The hockey-loving, continent hog from directly above the U.S. has been quietly thriving for the last few decades.
That’s right, Canada.
As a Vermonter, I have the privilege of being border buddies with our brothers above. It gives me access to an array of beautiful cities and some of the most spectacular terrain the world has to offer. But it also gives me a glimpse into a prosperous economy that is often overlooked by individual investors.
As a net exporter of commodities including mostly oil and gas, Canada is a clear beneficiary of higher commodity prices. With a significant portion of Canada’s exports coming from the energy sector, continued price growth is a windfall for the nation’s GDP growth. In the financial markets, the strong positive correlation between energy prices and Canada’s stock index (NYSE: EWC) is instrumental in identifying trends. With a bullish view on the commodities, particularly energy prices, I think that EWC will distinctly benefit, given the ETF’s overall weight in oil and natural gas.
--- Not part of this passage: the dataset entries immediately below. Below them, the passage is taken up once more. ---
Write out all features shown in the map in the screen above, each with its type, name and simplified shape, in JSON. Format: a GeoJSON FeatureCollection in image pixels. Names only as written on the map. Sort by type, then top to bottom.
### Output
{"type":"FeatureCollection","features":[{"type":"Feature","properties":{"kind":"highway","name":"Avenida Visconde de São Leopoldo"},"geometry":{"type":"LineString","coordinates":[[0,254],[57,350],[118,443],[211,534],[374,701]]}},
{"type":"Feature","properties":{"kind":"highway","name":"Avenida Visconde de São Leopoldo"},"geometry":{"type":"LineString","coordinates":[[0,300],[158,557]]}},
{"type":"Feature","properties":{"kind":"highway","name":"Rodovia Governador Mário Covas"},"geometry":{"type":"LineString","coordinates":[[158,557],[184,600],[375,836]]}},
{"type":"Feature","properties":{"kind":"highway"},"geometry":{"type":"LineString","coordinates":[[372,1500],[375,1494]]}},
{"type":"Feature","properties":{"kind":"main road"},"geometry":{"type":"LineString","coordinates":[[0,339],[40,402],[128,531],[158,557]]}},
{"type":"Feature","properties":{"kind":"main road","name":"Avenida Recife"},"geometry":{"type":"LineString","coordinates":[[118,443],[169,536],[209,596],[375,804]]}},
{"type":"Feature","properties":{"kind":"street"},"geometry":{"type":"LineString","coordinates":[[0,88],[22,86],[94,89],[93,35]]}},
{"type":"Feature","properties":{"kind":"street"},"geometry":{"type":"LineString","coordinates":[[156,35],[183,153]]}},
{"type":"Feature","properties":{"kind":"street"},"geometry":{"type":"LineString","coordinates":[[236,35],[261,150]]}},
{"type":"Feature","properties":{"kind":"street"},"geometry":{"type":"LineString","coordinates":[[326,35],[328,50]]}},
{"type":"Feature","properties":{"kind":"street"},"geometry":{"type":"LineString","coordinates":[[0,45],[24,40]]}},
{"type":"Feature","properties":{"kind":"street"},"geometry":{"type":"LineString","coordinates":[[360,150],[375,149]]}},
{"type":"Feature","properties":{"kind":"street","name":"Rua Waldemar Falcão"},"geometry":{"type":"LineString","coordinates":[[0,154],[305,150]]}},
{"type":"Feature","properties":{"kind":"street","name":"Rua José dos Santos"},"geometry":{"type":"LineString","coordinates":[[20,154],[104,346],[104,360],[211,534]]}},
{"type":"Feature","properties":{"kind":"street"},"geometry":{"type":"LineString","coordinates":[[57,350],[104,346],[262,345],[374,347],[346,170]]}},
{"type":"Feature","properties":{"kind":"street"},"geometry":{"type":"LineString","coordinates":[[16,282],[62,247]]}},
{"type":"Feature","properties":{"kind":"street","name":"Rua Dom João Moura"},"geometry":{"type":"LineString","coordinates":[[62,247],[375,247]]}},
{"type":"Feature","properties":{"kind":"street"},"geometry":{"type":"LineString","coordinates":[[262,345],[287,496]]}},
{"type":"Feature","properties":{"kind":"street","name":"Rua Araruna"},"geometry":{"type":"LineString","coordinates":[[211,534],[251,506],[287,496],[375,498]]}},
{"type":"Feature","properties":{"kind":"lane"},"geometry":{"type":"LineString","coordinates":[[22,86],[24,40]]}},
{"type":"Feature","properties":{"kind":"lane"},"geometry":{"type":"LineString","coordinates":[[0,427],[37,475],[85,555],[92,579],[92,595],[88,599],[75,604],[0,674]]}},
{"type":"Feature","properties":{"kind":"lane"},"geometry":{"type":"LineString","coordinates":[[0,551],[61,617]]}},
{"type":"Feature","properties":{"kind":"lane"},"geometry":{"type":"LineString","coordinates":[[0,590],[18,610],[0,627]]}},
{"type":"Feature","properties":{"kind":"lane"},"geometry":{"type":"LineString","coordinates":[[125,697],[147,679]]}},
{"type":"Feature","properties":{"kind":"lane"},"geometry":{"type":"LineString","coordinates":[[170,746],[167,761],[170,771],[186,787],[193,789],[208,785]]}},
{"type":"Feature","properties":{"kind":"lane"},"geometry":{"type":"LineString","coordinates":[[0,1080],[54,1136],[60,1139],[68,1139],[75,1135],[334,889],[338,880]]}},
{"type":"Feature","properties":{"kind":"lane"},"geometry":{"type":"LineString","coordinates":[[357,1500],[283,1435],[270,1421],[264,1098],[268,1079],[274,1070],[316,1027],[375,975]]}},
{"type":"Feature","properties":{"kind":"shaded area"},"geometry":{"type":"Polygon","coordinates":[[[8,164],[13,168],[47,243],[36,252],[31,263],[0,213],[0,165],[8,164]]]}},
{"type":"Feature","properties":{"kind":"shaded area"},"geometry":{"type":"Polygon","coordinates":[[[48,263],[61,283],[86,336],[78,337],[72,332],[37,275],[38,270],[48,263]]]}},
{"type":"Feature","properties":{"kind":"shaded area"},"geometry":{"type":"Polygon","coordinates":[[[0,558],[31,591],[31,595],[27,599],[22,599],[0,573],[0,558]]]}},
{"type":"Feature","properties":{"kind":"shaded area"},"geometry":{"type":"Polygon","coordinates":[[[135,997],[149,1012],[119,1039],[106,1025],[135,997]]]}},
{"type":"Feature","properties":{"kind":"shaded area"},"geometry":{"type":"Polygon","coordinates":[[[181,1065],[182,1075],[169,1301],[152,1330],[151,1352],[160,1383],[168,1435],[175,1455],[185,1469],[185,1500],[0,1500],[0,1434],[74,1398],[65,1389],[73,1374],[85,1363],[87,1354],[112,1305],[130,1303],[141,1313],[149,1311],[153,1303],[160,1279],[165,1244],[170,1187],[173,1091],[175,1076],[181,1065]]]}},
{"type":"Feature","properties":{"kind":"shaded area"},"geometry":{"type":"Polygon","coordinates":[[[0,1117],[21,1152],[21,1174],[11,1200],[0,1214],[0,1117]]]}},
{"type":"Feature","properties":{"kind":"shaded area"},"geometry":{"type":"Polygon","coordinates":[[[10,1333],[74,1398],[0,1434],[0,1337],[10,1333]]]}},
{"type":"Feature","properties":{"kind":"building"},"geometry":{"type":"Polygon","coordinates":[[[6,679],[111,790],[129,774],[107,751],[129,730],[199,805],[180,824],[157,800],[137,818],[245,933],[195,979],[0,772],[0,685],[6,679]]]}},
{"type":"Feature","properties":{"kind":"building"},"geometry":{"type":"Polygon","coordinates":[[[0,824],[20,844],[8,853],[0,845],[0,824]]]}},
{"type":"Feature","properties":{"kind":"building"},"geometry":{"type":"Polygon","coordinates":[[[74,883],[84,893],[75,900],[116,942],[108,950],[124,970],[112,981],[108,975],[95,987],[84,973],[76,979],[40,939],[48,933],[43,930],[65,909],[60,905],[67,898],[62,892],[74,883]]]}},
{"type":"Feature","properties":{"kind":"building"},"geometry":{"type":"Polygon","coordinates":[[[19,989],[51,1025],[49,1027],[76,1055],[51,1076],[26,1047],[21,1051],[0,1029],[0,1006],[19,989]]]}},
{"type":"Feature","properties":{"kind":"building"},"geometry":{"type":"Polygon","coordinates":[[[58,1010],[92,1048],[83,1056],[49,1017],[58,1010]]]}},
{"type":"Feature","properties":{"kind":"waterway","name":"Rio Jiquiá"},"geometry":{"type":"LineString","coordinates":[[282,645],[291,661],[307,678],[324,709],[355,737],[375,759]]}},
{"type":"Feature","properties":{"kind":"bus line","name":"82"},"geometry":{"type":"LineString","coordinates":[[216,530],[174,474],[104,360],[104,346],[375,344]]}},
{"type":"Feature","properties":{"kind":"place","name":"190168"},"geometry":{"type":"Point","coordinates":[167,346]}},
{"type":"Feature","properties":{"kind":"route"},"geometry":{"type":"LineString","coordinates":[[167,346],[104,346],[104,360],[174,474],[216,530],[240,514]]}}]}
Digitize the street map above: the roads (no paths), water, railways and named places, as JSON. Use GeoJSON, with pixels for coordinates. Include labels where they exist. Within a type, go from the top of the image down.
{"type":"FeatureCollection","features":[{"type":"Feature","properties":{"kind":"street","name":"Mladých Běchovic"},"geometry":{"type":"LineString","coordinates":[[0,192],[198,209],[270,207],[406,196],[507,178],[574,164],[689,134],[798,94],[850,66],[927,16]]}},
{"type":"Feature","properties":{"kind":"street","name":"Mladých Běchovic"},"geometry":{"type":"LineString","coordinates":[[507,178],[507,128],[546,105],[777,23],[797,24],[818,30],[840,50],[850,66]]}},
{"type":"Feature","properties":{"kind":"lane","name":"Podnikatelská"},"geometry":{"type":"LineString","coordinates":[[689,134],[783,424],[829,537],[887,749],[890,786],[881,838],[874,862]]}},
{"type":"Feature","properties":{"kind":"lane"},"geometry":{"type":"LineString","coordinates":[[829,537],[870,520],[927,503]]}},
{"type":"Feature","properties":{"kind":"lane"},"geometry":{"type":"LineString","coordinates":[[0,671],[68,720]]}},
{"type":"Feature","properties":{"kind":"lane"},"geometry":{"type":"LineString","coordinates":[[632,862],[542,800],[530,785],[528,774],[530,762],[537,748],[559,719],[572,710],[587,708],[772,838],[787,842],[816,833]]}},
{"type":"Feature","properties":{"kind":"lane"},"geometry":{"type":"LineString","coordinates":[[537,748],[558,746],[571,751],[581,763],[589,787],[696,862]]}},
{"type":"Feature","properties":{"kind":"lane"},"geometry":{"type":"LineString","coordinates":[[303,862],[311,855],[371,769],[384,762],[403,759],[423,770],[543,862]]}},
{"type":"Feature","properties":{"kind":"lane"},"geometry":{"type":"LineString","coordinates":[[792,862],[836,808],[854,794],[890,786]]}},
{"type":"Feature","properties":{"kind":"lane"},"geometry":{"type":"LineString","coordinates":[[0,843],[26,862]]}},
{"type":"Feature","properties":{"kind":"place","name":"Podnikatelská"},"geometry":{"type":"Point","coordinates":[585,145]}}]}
As investors, we often hear about the potential in Europe, Asia, Latin America or even Africa. But rarely do you hear investors discuss the prospects for becoming a shareholder above the 49th parallel.
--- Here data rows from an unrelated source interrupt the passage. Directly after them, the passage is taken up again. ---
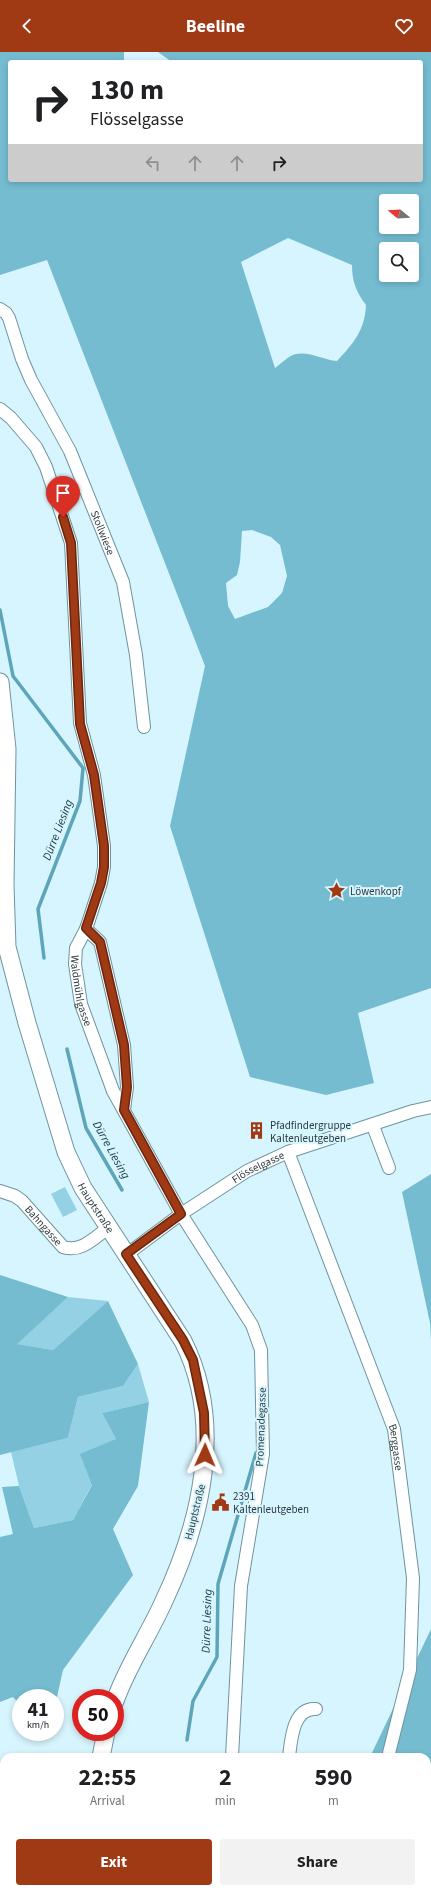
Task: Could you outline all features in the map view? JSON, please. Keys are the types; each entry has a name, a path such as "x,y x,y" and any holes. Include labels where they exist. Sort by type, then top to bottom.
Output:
{"main road":[{"name":"Hauptstraße","path":"0,682 7,749 5,884 7,947 27,1023 66,1152 83,1188 183,1340 193,1360 204,1413 205,1455 199,1498 182,1559 162,1605 125,1675 120,1689"},
{"path":"102,1753 104,1741"}],"street":[{"name":"Stollwiese","path":"0,309 6,313 9,318 22,359 31,380 70,451 122,582 136,655 144,727"},
{"name":"Waldmühlgasse","path":"0,409 11,418 36,447 46,467 71,543 80,724 94,775 104,846 104,867 101,883 86,928 76,948 74,964 80,1004 113,1091 124,1110"},
{"path":"86,928 100,942 124,1045 127,1087 124,1110"},
{"name":"Flösselgasse","path":"126,1254 232,1179 288,1152 373,1126 413,1111 431,1107"},
{"name":"Promenadegasse","path":"124,1110 181,1214 252,1325 258,1337 263,1363 263,1454 241,1586 232,1753"},
{"path":"373,1126 389,1168"},
{"name":"Berggasse","path":"288,1152 394,1429 413,1578 410,1670 389,1753"},
{"name":"Bahngasse","path":"0,1190 15,1196 22,1201 63,1247 70,1249 82,1247 108,1228"},
{"path":"290,1753 299,1717 306,1710 316,1709"}],"shaded area":[{"path":"0,52 124,52 124,60 8,60 8,182 423,182 423,60 169,60 158,52 431,52 431,988 358,1013 374,1083 326,1095 250,1077 170,826 205,666 47,260 0,275","holes":["288,238 352,265 355,286 366,305 361,329 348,349 337,361 301,353 291,356 275,368 241,262","252,530 271,537 280,545 287,576 282,593 268,607 235,619 228,606 226,583 237,575 240,562 242,531"]},
{"path":"431,1174 431,1340 430,1323 402,1192"},
{"path":"65,1187 77,1210 63,1217 51,1194"},
{"path":"0,1275 68,1297 17,1344 53,1350 108,1301 138,1364 123,1386 78,1397 68,1438 0,1455"},
{"path":"68,1297 108,1301 53,1350 16,1344"},
{"path":"138,1364 149,1402 102,1413 116,1439 73,1520 34,1528 19,1486 11,1452 68,1438 78,1397 123,1386"},
{"path":"149,1402 138,1486 113,1529 133,1575 63,1670 59,1689 12,1689 12,1697 0,1702 0,1537 13,1534 2,1487 19,1486 34,1528 73,1520 92,1485 80,1454 116,1439 102,1413"},
{"path":"431,1629 431,1753 372,1753"}],"waterway":[{"name":"Dürre Liesing","path":"0,610 13,676 83,768 80,801 38,909 44,958"},
{"name":"Dürre Liesing","path":"67,1049 86,1128 122,1190"},
{"name":"Dürre Liesing","path":"187,1740 193,1701 217,1657 218,1584 256,1453"}],"place":[{"name":"Löwenkopf","path":"337,891"},
{"name":"Pfadfindergruppe Kaltenleutgeben","path":"257,1131"},
{"name":"2391 Kaltenleutgeben","path":"220,1502"}],"route":[{"path":"63,517 71,543 80,724 94,775 104,846 104,867 101,883 86,928 100,942 124,1045 127,1087 124,1110 181,1214 126,1254 183,1340 193,1360 204,1413 206,1433 205,1455"}]}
Global diversification expands your universe of opportunities, increases your potential returns and lowers your overall portfolio risk. If you are even a modestly sophisticated investor, you likely own a few stocks or ETFs in Europe, Asia or Latin America.
My Favorite Way to Invest in Canada
Most would tell you to simply buy shares in EWC, collect the 2.2% dividend and move on to the next investment.
Yes, that would be one way to play it.
But I have a better way, at least in my opinion, to invest in Canada.
Below is one-year chart of EWC with blue circles at the bottom indicating promising entry points. As you can see, for the third time since December, EWC has pushed into an oversold state. As a contrarian, I prefer to buy things when they are out of favor and that is basically what “oversold” indicates.
But I also like to sell options, mostly for income purposes, but to also finance the purchase of an asset while simultaneously hedging downside risk. I would encourage any investor to consider selling covered calls, at least with a portion of your portfolio.
Some of you are already in the process of building an income portfolio of blue-chip, dividend-paying stocks and ETFs. But you should also create additional income on your basket of low-volatility, blue-chip stocks by selling covered calls, and EWC is the perfect candidate.
Let’s assume you paid today’s price of $32, or $3200 for 100 shares of the ETF. At today’s share price you can generate, on top of the 2.2%, $50 every three months selling EWC calls roughly 3% or one strike out-of-the-money. That’s roughly $200 annually for every 100 shares for a return of 6.3%, almost tripling the 2.2% dividend . . . for a total yield of 8.5%.
It’s an incredible way to make more income on the stocks you currently own, as long as you don’t feel bad if that stock goes to $40, $50 or $80 over the course of three months.
That is why it’s best to use a covered call options strategy on blue-chip, dividend-paying stocks and ETFs like the iShares MSCI Canada ETF (EWC). The chance of them advancing 20% in three months is slim to none.